Christopher founded Vogue International in 1987, after working for his uncle’s hair salon. He invented hair treatment capsules under the Pro-Vitamin brand, which he and his wife sold out of their car, according to Smart Business Magazine.

Vogue International has grown to become one of the largest privately owned hair care and beauty companies in the US, with its OGX brand consistently ranking as one of the top 10-premium hair care brands, SBN says. In 2014 Christopher received the EY Entrepreneur of the Year Award under the Retail & Consumer Products category in Florida. A significant factor in the company’s success is its colorful packaging and presentation.
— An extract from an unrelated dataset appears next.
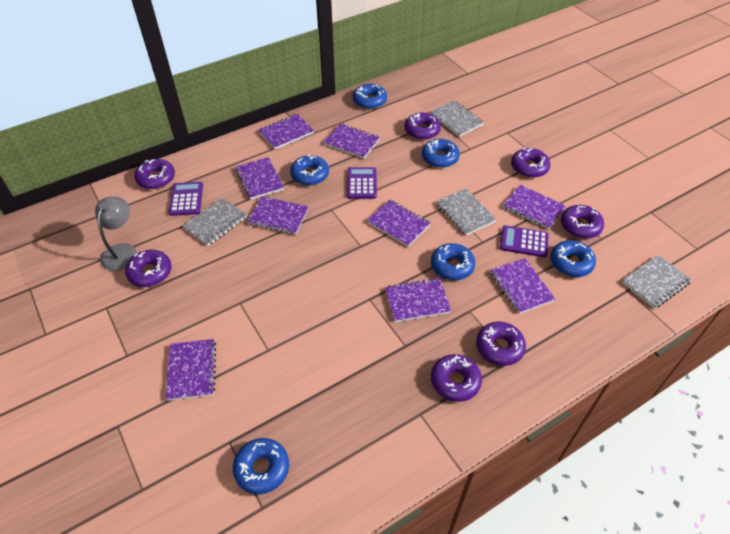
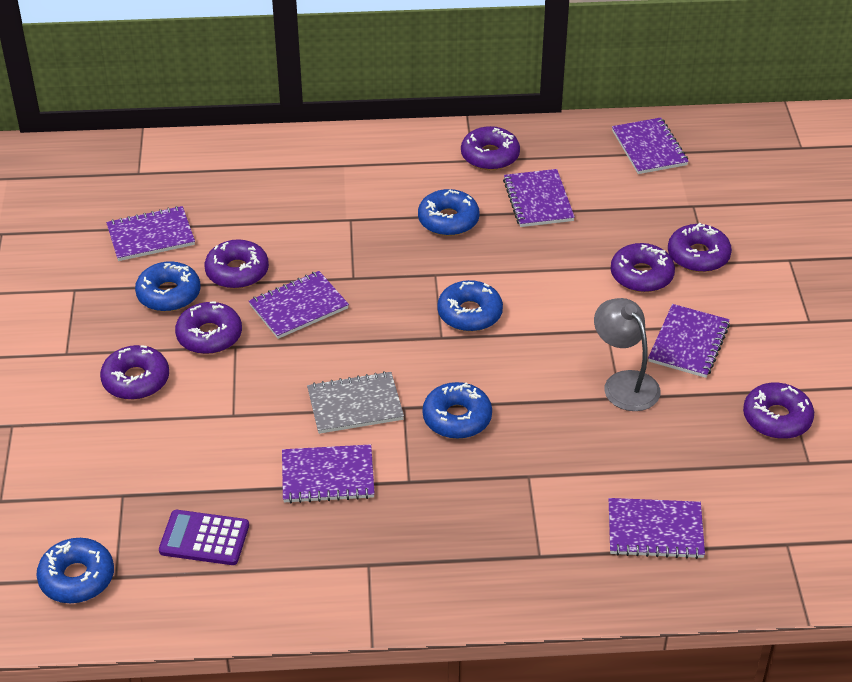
blue donut: [233,438,289,494] [290,155,329,185] [353,84,387,109] [422,139,460,168] [431,243,475,280] [550,240,596,277] = 6 -> [36,538,114,603] [135,261,201,312] [418,189,480,236] [422,382,492,439] [437,280,503,332] = 5
grey notebook: [182,198,247,246] [430,100,484,137] [436,188,497,236] [622,255,692,309] = 4 -> [307,371,404,434] = 1
purple calculator: [169,182,203,216] [347,167,377,199] [500,225,549,257] = 3 -> [159,510,249,565] = 1
purple notebook: [166,339,216,401] [235,157,284,200] [247,196,309,235] [259,114,314,149] [324,123,380,159] [367,200,431,247] [385,278,451,322] [490,258,555,314] [503,185,566,229] = 9 -> [106,206,195,261] [249,271,349,339] [282,444,375,503] [503,169,575,227] [609,498,705,559] [612,117,689,174] [648,304,730,378] = 7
Vogue’s main brand is OGX, with its styling brand FX Effects accounting for less than 5% of revenue, according to Moody’s. Vogue has a good market position in a niche segment of the hair care category, it experienced recent significant market share gains, and positive projected free cash flow during the past few years, Moody’s commented in connection with its February 2015 ratings.

While the company has good insight into consumer preferences for shampoos and conditioners, and is benefiting from significant distribution gains in recent years, Vogue is also heavily reliant on its founder, which creates succession risk, Moody’s noted. It further added that Vogue’s small scale relative to much larger competitors, its product and customer concentration, and its moderately high financial leverage, subject the company to potential earnings volatility.

In December 2012, Vogue re-formulated OGX shampoos and body washes to remove Cocamide DEA from all products. In August 2013, Vogue paid $6.5 million to settle a false advertising class action filed in November 2012, accusing it of falsely labeling its Organix skin and hair care products as organic. It then rebranded the product as OGX.

After 2014, the company phased out the allergen Hydroxyisohexyl 3-cyclohexene carboxaldehyde (HICC, commonly known as Lyral) from all OGX products. It also made a commitment to eliminate the use of the colorants Red 17 (CI 26100) and Yellow 11 (CI 47000) by the end of 2015, and to eliminate the use of the preservative Methylisothiazolinone from its products, by 2017.